→ **TASK SET**:
1. Answer these questions from the biofuels discussion.
(a) Whose writing on human-shaped landscapes in the pre-Columbian Americas is recommended?
(b) In the opening paragraph, what kind of problem is the obstacle to ecological reorganization of the economy said to be, instead of a technical one?
(c) The final line describes cane sugar as what two kinds of plant?
2. Return the part of the biofuels discussion that opens with the words containing "2. No, you were" and closes with "well established truths?".

→ **SUPPLIED TEXT**:

-=-=-=-=-

No, actually I understand that in theory these are just "tools" that could be used responsibly. It's just that for some reason (for pretty obvious reasons from a Marxist point of view actually) they are never ever used that way, just the opposite. Basically, the problem is not technical: it's not that reorganising the economy is technically difficult, because we don't have the science or technology or manpower or resources or whatever. No, these things are all there. The problem is human: our current social-economic system simply does not allow (and pushes against) any kind of ecological reorganisation of the economy. And this is why I think technical arguments about how a particular piece of technology can be used in a green way is good or not (tbh I'm pretty sure that almost all technology could be used well) - the question is not about the possibilities but about how the technology will be a part of society. If you can see the actual social processes, you should not let idealism and speculation mislead you - and these processes now are imo pretty fucking obvious wrt biofuels :-/
So:
1. Actually I was responding to another poster who was saying all biofuels are bad news in many more words than that.
2. No one said you were saying that. I was just extending your reasoning. Of COURSE the EROEI is lower for biofuels than fossil fuels. Of COURSE the EROEI should be a factor in determining crop type and location. But you are assuming that the low EROEI for biofuels compared to fossil condradicts growing them "instead" of food crops. This is not true both because that is a false choice AND because the EROEI on some fuel/multi-use crops justifies growing themeven with the false choice imposed.
3. Read William Deneven on human-shaped landscapes in the pre-Columbian Americas. There are many more examples from history that demonstrate the possibilities for biosphere enhancing human activities, but the Indians' land-use is one of the strongest. As for the rest of this response, it is frankly useless because you are lecturing from obvious ignorance.
4. It doesn't require reorganizing the economy, just some different land-use practices and different markets for Ag products and "waste". As my example demonstrated for anyone who wants to allow themselves to see.
2. No, you were just attributing a reasoning to me, not extending mine. What I was thinking of was the fact that EROEI and other technical measures seem to be completely ignored in deciding how and where and when biofuels are actually produced.
3. I meant the dominant social system and its history, I thought that was quite obvious. As for my ignorance, maybe you could point out something concrete? What exactly did I say that is so clearly ignorant and opposite to well established truths?
4. As I was trying to say in my previous post: your example only demonstrates the technical possibility of how biofuels could work in theory, and I never disagreed with that. On the other hand, it says nothing about reality: about how biofuels are and will actually be used in society on a macro level. Not on the level of theories and what-ifs, but in actual large scale practice. This is always the most important question, not whether some technology could be used well in theory. For example, how exactly do you propose biofuel (or livestock feed fwiw) production on land of 3rd world countries bought up by Western and other monied interests will stop within this economic system? Do you really think that any kind of land use regulation can have an effect on that?
Cane Sugar is a soil exhaustive plant as well as a water hungry one.

-=-=-=-=-

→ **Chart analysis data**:
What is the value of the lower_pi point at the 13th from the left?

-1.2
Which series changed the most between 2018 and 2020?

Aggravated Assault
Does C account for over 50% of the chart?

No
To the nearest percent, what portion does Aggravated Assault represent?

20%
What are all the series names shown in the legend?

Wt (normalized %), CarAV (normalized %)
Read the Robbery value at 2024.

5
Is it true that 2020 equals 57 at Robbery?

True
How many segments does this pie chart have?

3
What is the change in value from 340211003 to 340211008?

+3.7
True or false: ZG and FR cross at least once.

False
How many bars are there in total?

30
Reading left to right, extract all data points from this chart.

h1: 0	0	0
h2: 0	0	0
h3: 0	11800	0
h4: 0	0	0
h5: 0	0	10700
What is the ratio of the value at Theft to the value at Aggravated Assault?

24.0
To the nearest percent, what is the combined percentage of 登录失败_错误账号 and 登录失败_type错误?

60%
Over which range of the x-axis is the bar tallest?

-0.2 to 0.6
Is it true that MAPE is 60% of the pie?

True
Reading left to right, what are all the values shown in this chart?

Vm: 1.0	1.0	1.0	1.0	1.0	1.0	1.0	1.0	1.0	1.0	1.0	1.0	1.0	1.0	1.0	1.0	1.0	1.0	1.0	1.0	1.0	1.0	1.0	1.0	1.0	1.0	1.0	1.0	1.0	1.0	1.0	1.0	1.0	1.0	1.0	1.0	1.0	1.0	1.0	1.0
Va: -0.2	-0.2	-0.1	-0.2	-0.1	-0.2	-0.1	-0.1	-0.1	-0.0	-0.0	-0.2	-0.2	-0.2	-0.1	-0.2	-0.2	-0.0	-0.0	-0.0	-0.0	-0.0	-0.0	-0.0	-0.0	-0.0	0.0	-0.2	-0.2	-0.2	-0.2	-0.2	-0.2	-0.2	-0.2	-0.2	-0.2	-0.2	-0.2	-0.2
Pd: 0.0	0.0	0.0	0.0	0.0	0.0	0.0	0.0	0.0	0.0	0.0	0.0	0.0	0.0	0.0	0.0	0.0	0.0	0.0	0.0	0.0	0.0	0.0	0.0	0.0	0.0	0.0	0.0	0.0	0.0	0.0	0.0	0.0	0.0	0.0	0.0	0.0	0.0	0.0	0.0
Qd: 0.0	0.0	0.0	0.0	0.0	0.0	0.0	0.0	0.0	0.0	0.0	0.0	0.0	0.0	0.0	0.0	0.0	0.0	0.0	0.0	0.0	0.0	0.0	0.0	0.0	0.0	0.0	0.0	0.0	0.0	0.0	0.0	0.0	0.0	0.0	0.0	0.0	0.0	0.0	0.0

-=-=-=-=-

→ **EXERCISE RESULTS**:
1.
(a) William Deneven's
(b) A human problem
(c) A soil exhaustive plant and a water hungry one

2.
2. No, you were just attributing a reasoning to me, not extending mine. What I was thinking of was the fact that EROEI and other technical measures seem to be completely ignored in deciding how and where and when biofuels are actually produced.
3. I meant the dominant social system and its history, I thought that was quite obvious. As for my ignorance, maybe you could point out something concrete? What exactly did I say that is so clearly ignorant and opposite to well established truths?